To this she made no answer, but she smiled at him in a way that made his heart fall.
“Tell me, Lucia,” he said, “what manner of man could make you love him?”
She answered instantly: “One who could fill me with fear.”
“And have you seen such a man in all the world?”
“One.”
“And what was he?”
She was silent again, and Torreño stared at her in real bewilderment. But here their interview ended. Filled with a whimsical impulse, he went to Carlos and told him everything, word for word.
“Would you have her under these conditions?”
“I love her,” said Carlos sadly. “And if love can breed love, she will come to care for me before the end!”
“Bah!” said the elder man. “The mailed fist is the thing for her!”
After that, the great Torreño gave little thought either to his son or to Lucia herself. He had before him what he felt to be more important matters, the details leadi
ng to the celebration of the marriage itself, which was to take place within three or four days after their arrival. And so, on the following day, they arrived at Casa Torreño itself.

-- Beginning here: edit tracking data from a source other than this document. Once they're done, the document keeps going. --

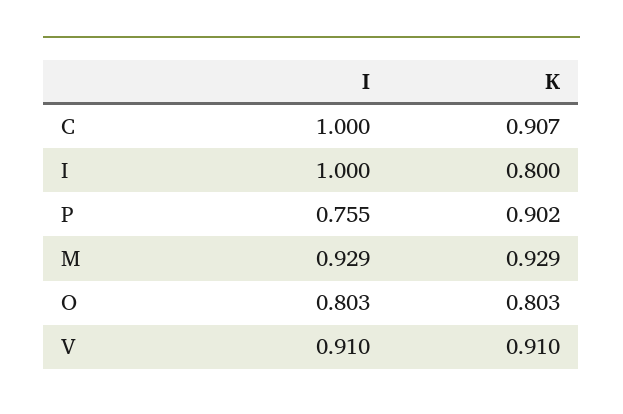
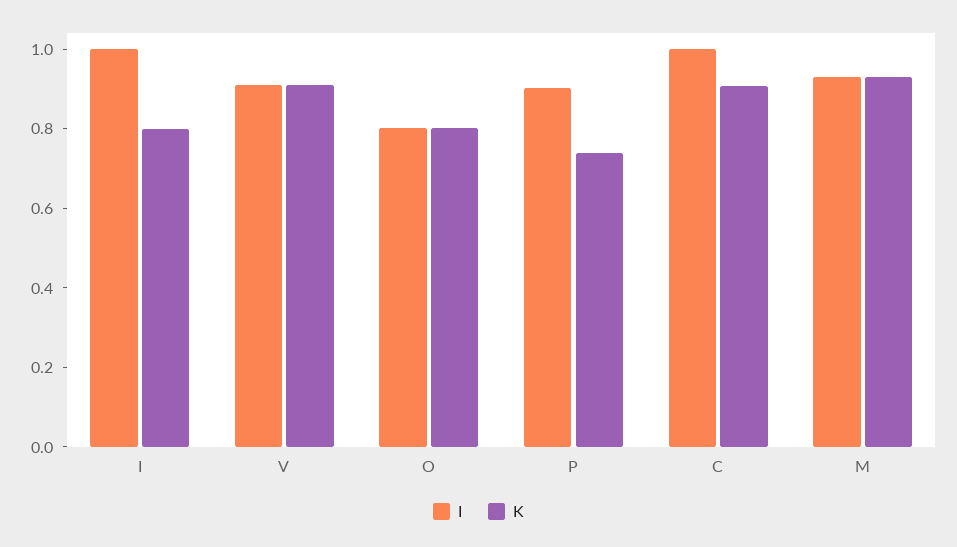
  {
    "I": {
      "C": 1,
      "I": 1,
-     "P": 0.755,
+     "P": 0.9,
      "M": 0.929,
      "O": 0.803,
      "V": 0.91
    },
    "K": {
      "C": 0.907,
      "I": 0.8,
-     "P": 0.902,
+     "P": 0.75,
      "M": 0.929,
      "O": 0.803,
      "V": 0.91
    }
  }

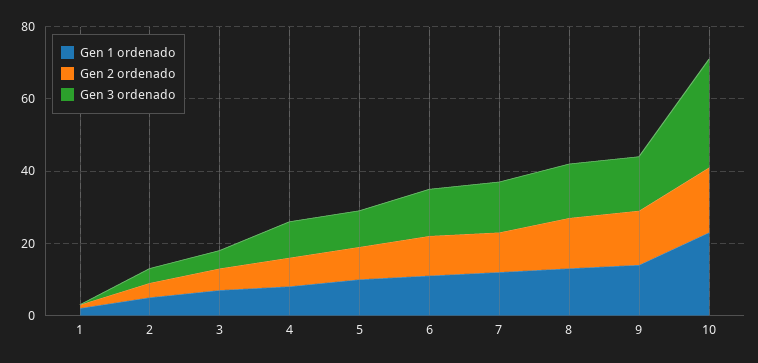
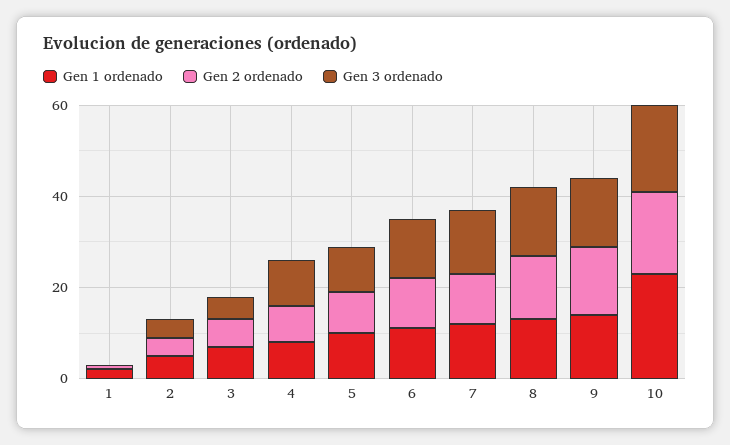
  {
    "Gen 1 ordenado": {
      "1": 0,
      "2": 5,
      "3": 5,
      "4": 10,
      "5": 10,
      "6": 10,
      "7": 10,
      "8": 15,
      "9": 15,
      "10": 25
    },
    "Gen 2 ordenado": {
      "1": 0,
      "2": 5,
      "3": 5,
      "4": 10,
      "5": 10,
      "6": 10,
      "7": 10,
      "8": 15,
      "9": 15,
      "10": 20
    },
    "Gen 3 ordenado": {
      "1": 0,
      "2": 5,
      "3": 5,
      "4": 10,
      "5": 10,
      "6": 15,
      "7": 15,
      "8": 15,
      "9": 15,
-     "10": 30
+     "10": 20
    }
  }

It was like a child’s dream of a castle. Through a shallow little valley a stream ran and pooled its waters in a spacious lake. Beside the lake was a village of white adobe houses; above the village the road wound to the fiat top of a great hill, and on the plateau stood the house itself, built of hewn stone. And at one side, a great square tower arose against the sky.
“Why will you have such a fortress and such a dungeon keep for a house?” asked Lucia.

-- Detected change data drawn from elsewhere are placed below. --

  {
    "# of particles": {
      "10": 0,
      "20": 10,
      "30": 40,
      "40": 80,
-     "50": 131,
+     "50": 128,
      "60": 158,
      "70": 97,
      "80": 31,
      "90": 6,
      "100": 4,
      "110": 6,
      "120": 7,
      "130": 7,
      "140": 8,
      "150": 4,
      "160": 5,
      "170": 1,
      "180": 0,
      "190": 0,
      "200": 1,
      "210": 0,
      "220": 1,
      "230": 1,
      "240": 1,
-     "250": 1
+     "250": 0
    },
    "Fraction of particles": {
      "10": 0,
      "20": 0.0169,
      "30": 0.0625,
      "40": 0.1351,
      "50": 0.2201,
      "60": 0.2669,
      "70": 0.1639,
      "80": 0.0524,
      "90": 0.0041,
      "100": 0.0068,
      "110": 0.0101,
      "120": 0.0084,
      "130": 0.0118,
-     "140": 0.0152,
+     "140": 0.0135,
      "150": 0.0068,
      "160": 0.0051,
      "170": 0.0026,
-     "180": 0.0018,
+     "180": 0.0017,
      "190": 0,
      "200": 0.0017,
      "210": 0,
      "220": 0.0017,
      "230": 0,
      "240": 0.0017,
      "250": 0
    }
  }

“So that all the people in the plains may look up to this in clear weather and see the top of the tower…you see that it is painted white? And so they know that the eye of their master is on them while they work, while they sleep!”
The instant they were in view over the top of the hills, a bell in the great house began to ring, and its larger voice was taken up by the jangle of other bells in the hollow where the village lay. People appeared, streaming from the Casa Torreño, and out of the village a gay-colored procession started up the road. Torreño looked triumphantly toward the girl, but her face was a blank. The next instant he had broken into curses. For the most inopportune interruption came to break up the solemnity of this occasion. At the last rest house there had been added to his train some couple of fleet greyhounds, and they had been brought along on the leash all day without finding anything to their liking in the way of game. But just at this instant their sharp voices were raised; Hernandez Guadalmo was heard loudly ordering them to be slipped, and in another instant half a dozen of the lean-bodied hunting dogs were straining across the hills after a flying hare. Behind them rushed Guadalmo and a few others of his immediate train; the followers of Torreño had far too much wit to leave the ranks at such a moment as this.
The diversion took much from the grandeur of the moment, but Hernandez Guadalmo gave no heed to that. He was as greedy a hunter of wild game as he was of man. It mattered not the size of the quarry. The hunt itself was the thing for which he lived. He followed the greyhounds over the first hills and through the next valley. He leaped his horse recklessly across the brook and plunged up the slope beyond, many a length ahead of his closest followers, for nothing they bestrode was comparable with his fine barb. Uphill, however, the hounds gained fast upon him. And the hare fled like a thing possessed of the fiend. It darted up the hill, gaining ground on the dogs at every enormous bound. It reached the more even country beyond, and here the dogs gained at each stride as the hare had gained uphill. And, with each second, the gap between Guadalmo and his men grew greater. He was at the heels of the flying dogs when he saw something stir among the next grove of oaks. A deer, he thought at first. It burst into full view—a bay horse of matchless beauty with flying black mane and tail as it swept toward him, and on its back a tall, familiar figure—Richard Gidden come for the seventh time against him.